= Task Control Block =

Instance of a thread control block within IBM OS/360 and successor systems

The Task Control Block (TCB) is a data structure which contains the state of a task (Note: Roughly analogous to a thread in UNIX-like operating systems.) in, e.g., OS/360 and successors on IBM System/360 architecture and successors.

==The TCB in OS/360 and successors==
In OS/360, OS/VS1, SVS, MVS/370, MVS/XA, MVS/ESA, OS/390 and z/OS, the TCB contains, among other data, non-dispatchability flags and the general and floating point registers for a task that is not currently assigned to a CPU.

A TCB provides an anchor for a linked list of other, related request blocks (RBs); the top-linked RB for a TCB contains the Program status word (PSW) when the task is not assigned to a CPU.

When the control program's dispatcher selects a TCB to be dispatched, the dispatcher loads registers from the TCB and loads the PSW from the top RB of the TCB, thereby dispatching the unit of work.

===Request Blocks===

OS/360 has the following types of request blocks
- Interruption Request Block
 An IRB is used to handle an asynchronous exit. (Note: An asynchronous routine to handle an exception, timer event or other signal.)
- Program Request Block
 A PRB represents a module invoked with an ATTACH macro, a LINK macro or a synchronous exit. (Note: Unprivileged callback routine.)
- System Interruption Request Block
 An SIRB is used to run I/O error recovery code.
- Supervisor Request Blocks
 An SVRB represents the execution of a Type 2, Type 3 or Type 4 SVC routine

An RB contains several fields, among them an old PSW, old general registers, a PSW and a wait count.

===Dispatching===
The Dispatcher is a routine in the nucleus that selects the work to be dispatched. It selects the highest priority task that:
1. Is not running on another CPU
2. Does not have any non-dispatchability flags set
3. Has a top RB with a zero wait count.

The system maintains a pair (Note: In 65MP there is a pair for each CPU; in MVS there are pointers for each address space.) of TCB pointers known as TCB old and TCB new. A TCB new pointer of zero causes the dispatcher to search for an eligible task.

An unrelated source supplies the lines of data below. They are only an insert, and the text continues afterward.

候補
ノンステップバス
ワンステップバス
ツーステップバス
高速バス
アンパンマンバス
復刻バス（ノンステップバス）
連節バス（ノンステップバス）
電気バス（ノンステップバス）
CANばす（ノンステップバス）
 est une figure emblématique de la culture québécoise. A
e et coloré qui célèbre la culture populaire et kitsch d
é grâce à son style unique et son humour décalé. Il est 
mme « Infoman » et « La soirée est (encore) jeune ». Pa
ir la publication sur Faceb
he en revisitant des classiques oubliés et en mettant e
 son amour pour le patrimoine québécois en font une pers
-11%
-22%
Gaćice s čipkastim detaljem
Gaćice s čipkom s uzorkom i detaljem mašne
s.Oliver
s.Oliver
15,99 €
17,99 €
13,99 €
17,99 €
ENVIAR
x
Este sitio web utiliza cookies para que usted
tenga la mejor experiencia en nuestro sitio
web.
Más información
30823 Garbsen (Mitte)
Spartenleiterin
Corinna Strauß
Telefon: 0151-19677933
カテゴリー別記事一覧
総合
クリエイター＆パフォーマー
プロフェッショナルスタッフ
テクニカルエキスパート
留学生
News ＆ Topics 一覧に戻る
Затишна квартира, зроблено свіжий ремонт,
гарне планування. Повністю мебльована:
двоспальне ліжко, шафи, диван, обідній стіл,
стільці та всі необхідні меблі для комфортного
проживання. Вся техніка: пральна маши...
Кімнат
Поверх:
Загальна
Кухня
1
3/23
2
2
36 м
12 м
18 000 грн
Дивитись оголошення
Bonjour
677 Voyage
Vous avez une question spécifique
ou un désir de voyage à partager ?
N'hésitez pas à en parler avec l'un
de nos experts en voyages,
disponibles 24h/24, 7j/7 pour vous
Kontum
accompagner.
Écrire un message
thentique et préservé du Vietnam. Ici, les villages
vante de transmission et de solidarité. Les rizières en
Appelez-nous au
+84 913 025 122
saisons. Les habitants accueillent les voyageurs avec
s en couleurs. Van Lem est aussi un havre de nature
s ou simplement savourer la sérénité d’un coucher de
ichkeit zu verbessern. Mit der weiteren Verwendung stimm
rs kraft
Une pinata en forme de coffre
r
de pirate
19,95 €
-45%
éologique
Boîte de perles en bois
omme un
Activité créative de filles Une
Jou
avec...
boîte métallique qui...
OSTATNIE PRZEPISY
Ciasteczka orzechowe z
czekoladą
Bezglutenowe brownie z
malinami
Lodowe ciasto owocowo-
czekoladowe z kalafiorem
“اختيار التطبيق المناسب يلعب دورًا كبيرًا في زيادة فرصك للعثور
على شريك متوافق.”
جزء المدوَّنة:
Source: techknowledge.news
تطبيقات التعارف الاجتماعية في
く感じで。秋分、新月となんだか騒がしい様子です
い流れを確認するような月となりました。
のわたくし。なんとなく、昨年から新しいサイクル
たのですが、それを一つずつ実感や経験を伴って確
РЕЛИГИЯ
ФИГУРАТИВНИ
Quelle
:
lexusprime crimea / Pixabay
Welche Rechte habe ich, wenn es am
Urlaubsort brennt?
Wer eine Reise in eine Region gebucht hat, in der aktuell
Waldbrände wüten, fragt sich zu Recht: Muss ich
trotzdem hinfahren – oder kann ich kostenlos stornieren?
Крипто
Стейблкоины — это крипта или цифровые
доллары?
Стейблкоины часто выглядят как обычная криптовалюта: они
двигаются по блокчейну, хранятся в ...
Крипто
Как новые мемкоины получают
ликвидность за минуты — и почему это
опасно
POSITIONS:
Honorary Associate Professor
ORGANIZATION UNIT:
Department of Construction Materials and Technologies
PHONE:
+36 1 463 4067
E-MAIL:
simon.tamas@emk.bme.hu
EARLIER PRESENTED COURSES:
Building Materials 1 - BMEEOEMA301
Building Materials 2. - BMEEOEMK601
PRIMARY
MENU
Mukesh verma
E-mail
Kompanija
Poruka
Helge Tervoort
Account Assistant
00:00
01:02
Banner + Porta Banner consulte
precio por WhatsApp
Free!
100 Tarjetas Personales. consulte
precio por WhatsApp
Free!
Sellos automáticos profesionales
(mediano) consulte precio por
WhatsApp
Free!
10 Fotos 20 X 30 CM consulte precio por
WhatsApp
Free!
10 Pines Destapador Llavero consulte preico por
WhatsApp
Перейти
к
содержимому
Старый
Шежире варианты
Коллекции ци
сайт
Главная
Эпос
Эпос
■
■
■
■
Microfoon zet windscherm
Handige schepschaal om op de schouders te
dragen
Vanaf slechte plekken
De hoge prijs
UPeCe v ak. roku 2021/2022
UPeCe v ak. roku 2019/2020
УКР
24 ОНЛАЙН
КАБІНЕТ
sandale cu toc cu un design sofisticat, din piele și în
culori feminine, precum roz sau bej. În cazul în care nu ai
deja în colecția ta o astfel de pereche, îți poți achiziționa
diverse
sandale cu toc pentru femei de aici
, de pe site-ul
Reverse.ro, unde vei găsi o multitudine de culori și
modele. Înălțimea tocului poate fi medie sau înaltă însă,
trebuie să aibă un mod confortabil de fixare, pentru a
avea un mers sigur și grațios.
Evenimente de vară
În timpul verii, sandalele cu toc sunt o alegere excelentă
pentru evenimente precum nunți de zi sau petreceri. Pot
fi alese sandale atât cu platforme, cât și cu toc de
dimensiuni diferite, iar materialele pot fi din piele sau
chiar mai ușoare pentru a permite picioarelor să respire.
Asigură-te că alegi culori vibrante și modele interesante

When the dispatcher finds an eligible task, it sets the old and new TCB pointers. loads the registers from the TCB and loads the PSW from the top RB.

If the dispatcher fails to find eligible work, it enters an enabled wait.

==History==
With the introduction of MVS/370 and successor systems, a whole new environment was introduced: the Service Request Block (SRB), which generally has a higher priority than any Task Control Block, and, indeed, which itself has two distinct priorities: a Global SRB (priority over all local address space SRBs and TCBs) and a Local SRB (priority over only the local address space TCBs); and MVS's dispatcher must manage all of these with absolute consistency across as many as two processors (MVS/370) and as many as sixteen processors (successor systems).